> **THE RECORDS**
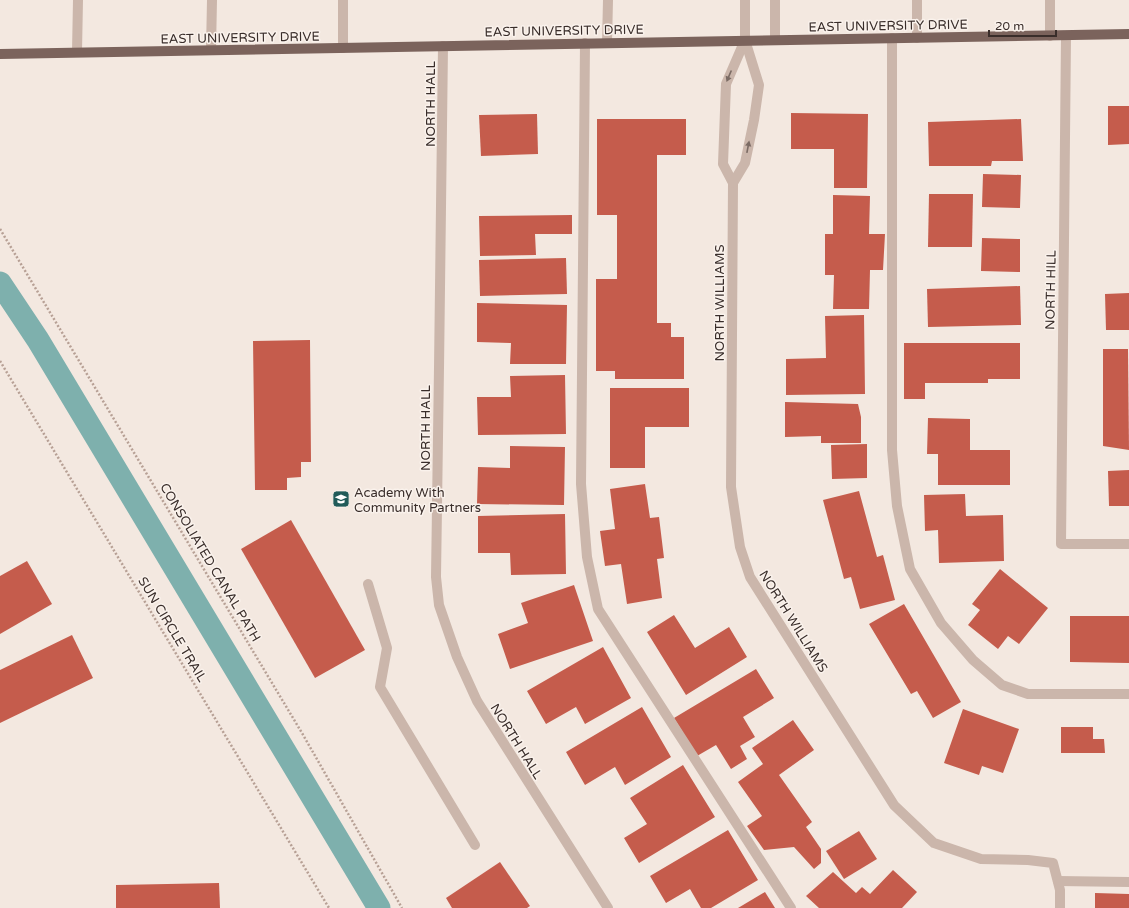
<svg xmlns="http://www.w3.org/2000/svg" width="1129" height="908" viewBox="0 0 1129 908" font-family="'Varela Round',sans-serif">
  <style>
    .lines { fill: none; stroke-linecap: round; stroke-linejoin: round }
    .canal { stroke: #7eb0ad; stroke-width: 23 }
    .building { fill: #c55c4c }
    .path { stroke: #b7a095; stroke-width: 2.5; stroke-dasharray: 2 2; stroke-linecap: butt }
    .minor { stroke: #cbb6ab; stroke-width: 10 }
    .major { stroke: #7b635c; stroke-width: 10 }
    .oneway { fill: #7b6b64 }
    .labels { text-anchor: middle; stroke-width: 3; stroke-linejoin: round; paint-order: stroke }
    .street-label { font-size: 13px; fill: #392d2a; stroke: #faf2ec }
    .poi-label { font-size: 13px; fill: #392d2a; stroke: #faf2ec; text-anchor: start }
  </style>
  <rect width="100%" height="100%" fill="#f3e8e0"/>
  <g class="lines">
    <path class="canal" d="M0 283 38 340 379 908"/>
  </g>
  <g class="building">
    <path d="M1108 106H1129V144L1108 145Z"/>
    <path d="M791 113 868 114 867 188H834V149H791Z"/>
    <path d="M537 114 538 154 481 156 479 115Z"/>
    <path d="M597 119H686V155H657V323H671V337H684V379H615V371H596V279H617V215H597Z"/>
    <path d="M1021 119 1023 161H992L991 166H929L928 122Z"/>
    <path d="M983 174 1021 175 1020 208 982 207Z"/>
    <path d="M929 194H973L972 247H928Z"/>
    <path d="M833 195 870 196 869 234H885L883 270H870L869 309H833L834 275H825V234H833Z"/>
    <path d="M572 215V234H535L536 255 480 256 479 216Z"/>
    <path d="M982 238 1020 239V272L981 271Z"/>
    <path d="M566 258 567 294 480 296 479 260Z"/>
    <path d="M1020 286 1021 325 928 327 927 289Z"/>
    <path d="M1129 293V330H1106L1105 294Z"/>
    <path d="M477 303 567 305 566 364H510L511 343 477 342Z"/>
    <path d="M864 315 865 394 786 395V359L826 358 825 316Z"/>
    <path d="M310 340 311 462H301V477L287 478V490H255L253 341Z"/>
    <path d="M904 343H1020V379H988V383H925V399H904Z"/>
    <path d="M1103 349H1128L1129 450 1103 446Z"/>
    <path d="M565 375 566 434 478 435 477 397H511L510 376Z"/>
    <path d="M610 388H689V427H645V468H610Z"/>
    <path d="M785 402 858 404 861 417V443H821V436L785 437Z"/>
    <path d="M928 418 970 419V450H1010V485H938V454H927Z"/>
    <path d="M867 444V478L832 479 831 445Z"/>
    <path d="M510 446 565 447 564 505 477 504 478 467 510 468Z"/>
    <path d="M1129 470V506H1109L1108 471Z"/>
    <path d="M645 484 650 518 659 517 664 558 657 559 662 598 627 604 621 564 605 566 600 531 615 529 610 489Z"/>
    <path d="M859 491 877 557 883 555 895 600 860 609 851 577 844 579 823 500Z"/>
    <path d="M965 494 966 516 1003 515 1004 561 939 563 938 530 925 531 924 495Z"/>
    <path d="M565 514 566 574 511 575 510 553H478V516Z"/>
    <path d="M291 520 365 650 315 678 241 549Z"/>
    <path d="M27 561 52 604 0 634V576Z"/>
    <path d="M1000 569 1048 608 1019 644 1008 636 998 649 968 625 980 610 972 604Z"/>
    <path d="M574 585 593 641 510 669 498 634 528 623 521 603Z"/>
    <path d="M904 604 961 702 933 718 917 691 911 694 869 624Z"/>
    <path d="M674 615 695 648 729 627 747 657 686 695 647 632Z"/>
    <path d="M1070 616H1129V663L1070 662Z"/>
    <path d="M72 635 93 678 0 723V670Z"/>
    <path d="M603 647 631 698 585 724 576 707 546 724 527 691Z"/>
    <path d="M756 669 774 698 743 717 755 737 740 746 747 759 731 769 716 745 697 756 674 718Z"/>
    <path d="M642 707 671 757 625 785 615 767 585 785 566 752Z"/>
    <path d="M963 709 1019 729 1003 773 982 766 979 775 944 763Z"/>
    <path d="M793 720 814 750 779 775 812 822 806 827 821 849V863L814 869 794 847 764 850 747 826 762 816 738 782 763 764 752 748Z"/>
    <path d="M1061 727H1093V739H1104L1105 753H1061Z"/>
    <path d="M683 765 715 817 639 863 624 838 647 824 630 798Z"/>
    <path d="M728 830 758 880 711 908H701L690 889 666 903 650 876Z"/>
    <path d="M859 831 877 859 844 879 826 851Z"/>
    <path d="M500 862 530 906 527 908H452L446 898Z"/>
    <path d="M893 870 917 892 902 908H819L806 896 833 872 856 893 862 887 870 894Z"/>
    <path d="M219 883 220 908H116V885Z"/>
    <path d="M765 892 775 908H738Z"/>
    <path d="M1095 893 1129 894V908H1095Z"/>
  </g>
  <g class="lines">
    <g class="path">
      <path d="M0 229 302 733 402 908"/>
      <path d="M0 361 329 908"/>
    </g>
    <g class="minor">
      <path d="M775 0V40"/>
      <path d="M1050 36V0"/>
      <path d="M1066 36 1061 544H1129"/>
      <path d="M892 38V450L897 506 910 569 941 623 973 660 1002 685 1028 694H1129"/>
      <path d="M917 38V0"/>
      <path d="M745 40 726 84 723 164 733 183 731 487 740 547 750 577 894 805 934 843 981 859 1028 860 1053 863 1060 890V908"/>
      <path d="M585 43 581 484 587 557 598 609 791 908"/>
      <path d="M607 43 608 0"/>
      <path d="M443 46C442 223 438 400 436 577L439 605 457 657 477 701 608 908"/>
      <path d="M343 48V0"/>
      <path d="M211 50 212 0"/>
      <path d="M77 52 78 0"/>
      <path d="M733 183 745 163 754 120 759 85 745 40V0"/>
      <path d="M368 584 387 648 380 687 475 845"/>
      <path d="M1058 881 1129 882"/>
    </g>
    <path class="major" d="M0 54 1129 34"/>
  </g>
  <defs><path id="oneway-solid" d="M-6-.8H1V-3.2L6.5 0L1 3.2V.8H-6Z"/></defs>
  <g class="oneway">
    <use href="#oneway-solid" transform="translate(729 76) rotate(113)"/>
    <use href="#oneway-solid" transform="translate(748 147) rotate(-79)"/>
  </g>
  <defs>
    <g id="school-square" transform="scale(0.9)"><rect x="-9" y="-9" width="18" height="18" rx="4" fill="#205b59" stroke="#faf2ec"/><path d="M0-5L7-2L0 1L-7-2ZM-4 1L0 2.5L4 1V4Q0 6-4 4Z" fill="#fff"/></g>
  </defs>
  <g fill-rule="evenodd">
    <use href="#school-square" x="341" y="499"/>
  </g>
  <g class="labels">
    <g class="street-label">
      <text transform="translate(888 25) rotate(-1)" y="5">EAST UNIVERSITY DRIVE</text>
      <text transform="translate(564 30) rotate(-1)" y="5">EAST UNIVERSITY DRIVE</text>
      <text transform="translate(240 37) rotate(-1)" y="5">EAST UNIVERSITY DRIVE</text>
      <text transform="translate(430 104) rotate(-90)" y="5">NORTH HALL</text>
      <text transform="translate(1050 290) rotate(-89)" y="5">NORTH HILL</text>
      <text transform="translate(719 303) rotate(-90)" y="5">NORTH WILLIAMS</text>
      <text transform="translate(425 428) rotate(-90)" y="5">NORTH HALL</text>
      <text transform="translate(211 562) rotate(59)" y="5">CONSOLIATED CANAL PATH</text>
      <text transform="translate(794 621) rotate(58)" y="5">NORTH WILLIAMS</text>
      <text transform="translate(173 629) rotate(59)" y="5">SUN CIRCLE TRAIL</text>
      <text transform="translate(517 741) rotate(58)" y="5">NORTH HALL</text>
    </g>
    <g class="poi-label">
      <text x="354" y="497">Academy With<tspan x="354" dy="15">Community Partners</tspan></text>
    </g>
  </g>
  <path d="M989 30v6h67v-6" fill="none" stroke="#392d2a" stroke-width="2"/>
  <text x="995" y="30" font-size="12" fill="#392d2a" stroke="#faf2ec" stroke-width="3" paint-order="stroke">20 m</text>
</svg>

> **INSTRUCTIONS TO FOLLOW**
Extract all lines from the data in which "labels" is found.

> **ANSWER SPACE**
    .labels { text-anchor: middle; stroke-width: 3; stroke-linejoin: round; paint-order: stroke }
  <g class="labels">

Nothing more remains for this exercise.